What this task involves — State how many lines in the records below contain the string "after", and give nothing besides that number.

Extracted entries —
•••••
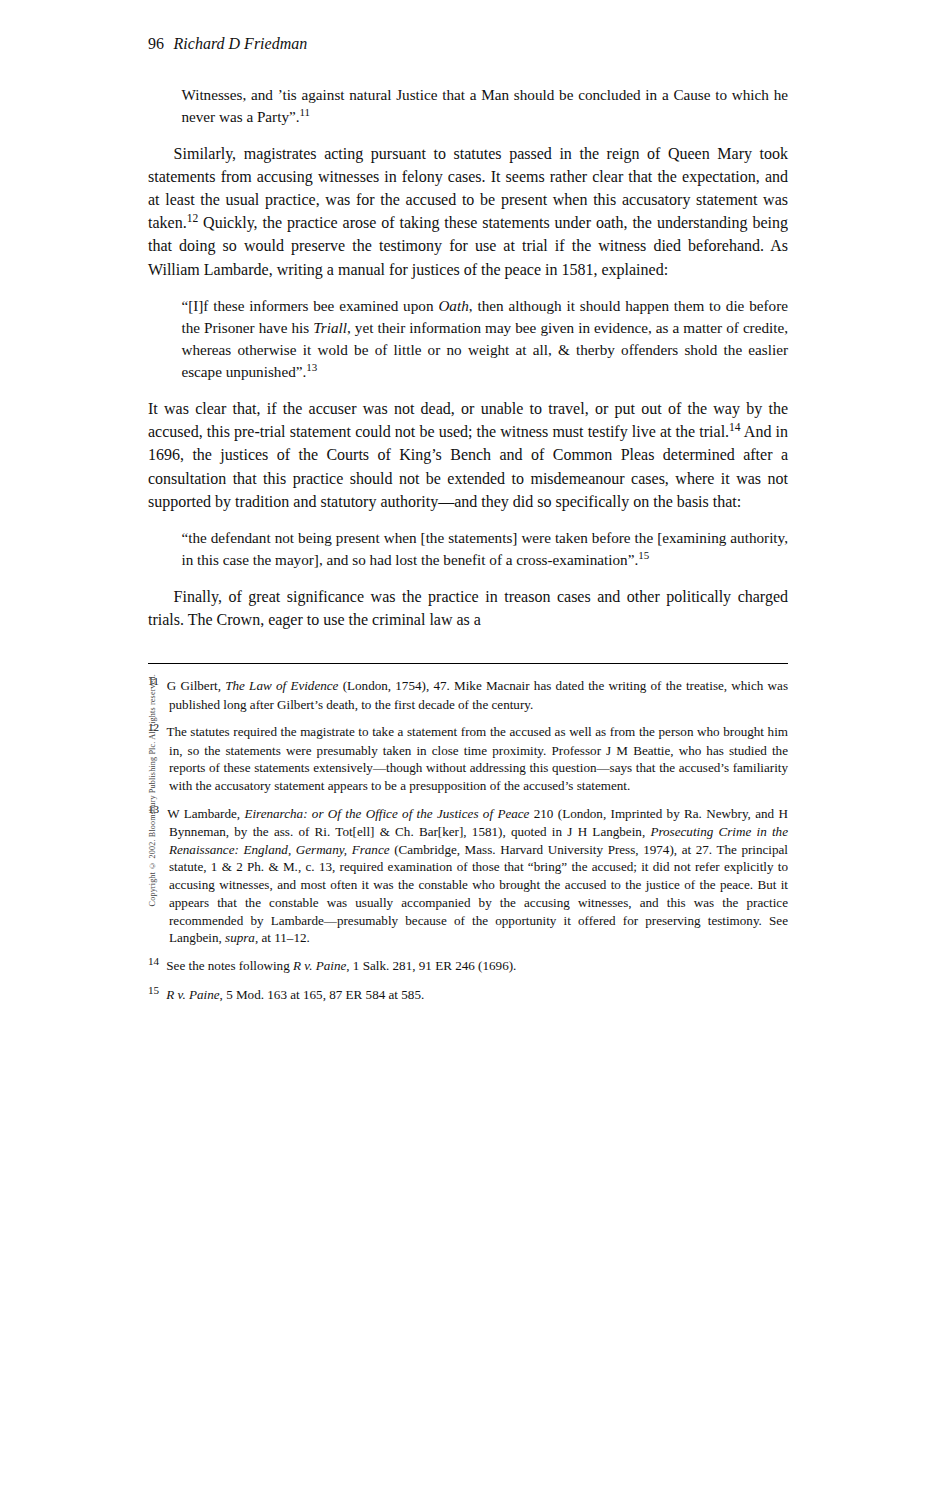96 Richard D Friedman
Witnesses, and ’tis against natural Justice that a Man should be concluded in a Cause to which he never was a Party”.11
Similarly, magistrates acting pursuant to statutes passed in the reign of Queen Mary took statements from accusing witnesses in felony cases. It seems rather clear that the expectation, and at least the usual practice, was for the accused to be present when this accusatory statement was taken.12 Quickly, the practice arose of taking these statements under oath, the understanding being that doing so would preserve the testimony for use at trial if the witness died beforehand. As William Lambarde, writing a manual for justices of the peace in 1581, explained:
“[I]f these informers bee examined upon Oath, then although it should happen them to die before the Prisoner have his Triall, yet their information may bee given in evidence, as a matter of credite, whereas otherwise it wold be of little or no weight at all, & therby offenders shold the easlier escape unpunished”.13
It was clear that, if the accuser was not dead, or unable to travel, or put out of the way by the accused, this pre-trial statement could not be used; the witness must testify live at the trial.14 And in 1696, the justices of the Courts of King’s Bench and of Common Pleas determined after a consultation that this practice should not be extended to misdemeanour cases, where it was not supported by tradition and statutory authority—and they did so specifically on the basis that:
“the defendant not being present when [the statements] were taken before the [examining authority, in this case the mayor], and so had lost the benefit of a cross-examination”.15
Finally, of great significance was the practice in treason cases and other politically charged trials. The Crown, eager to use the criminal law as a
Copyright © 2002. Bloomsbury Publishing Plc. All rights reserved.
11 G Gilbert, The Law of Evidence (London, 1754), 47. Mike Macnair has dated the writing of the treatise, which was published long after Gilbert’s death, to the first decade of the century.
12 The statutes required the magistrate to take a statement from the accused as well as from the person who brought him in, so the statements were presumably taken in close time proximity. Professor J M Beattie, who has studied the reports of these statements extensively—though without addressing this question—says that the accused’s familiarity with the accusatory statement appears to be a presupposition of the accused’s statement.
13 W Lambarde, Eirenarcha: or Of the Office of the Justices of Peace 210 (London, Imprinted by Ra. Newbry, and H Bynneman, by the ass. of Ri. Tot[ell] & Ch. Bar[ker], 1581), quoted in J H Langbein, Prosecuting Crime in the Renaissance: England, Germany, France (Cambridge, Mass. Harvard University Press, 1974), at 27. The principal statute, 1 & 2 Ph. & M., c. 13, required examination of those that “bring” the accused; it did not refer explicitly to accusing witnesses, and most often it was the constable who brought the accused to the justice of the peace. But it appears that the constable was usually accompanied by the accusing witnesses, and this was the practice recommended by Lambarde—presumably because of the opportunity it offered for preserving testimony. See Langbein, supra, at 11–12.
14 See the notes following R v. Paine, 1 Salk. 281, 91 ER 246 (1696).
15 R v. Paine, 5 Mod. 163 at 165, 87 ER 584 at 585.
•••••
Written answer — 2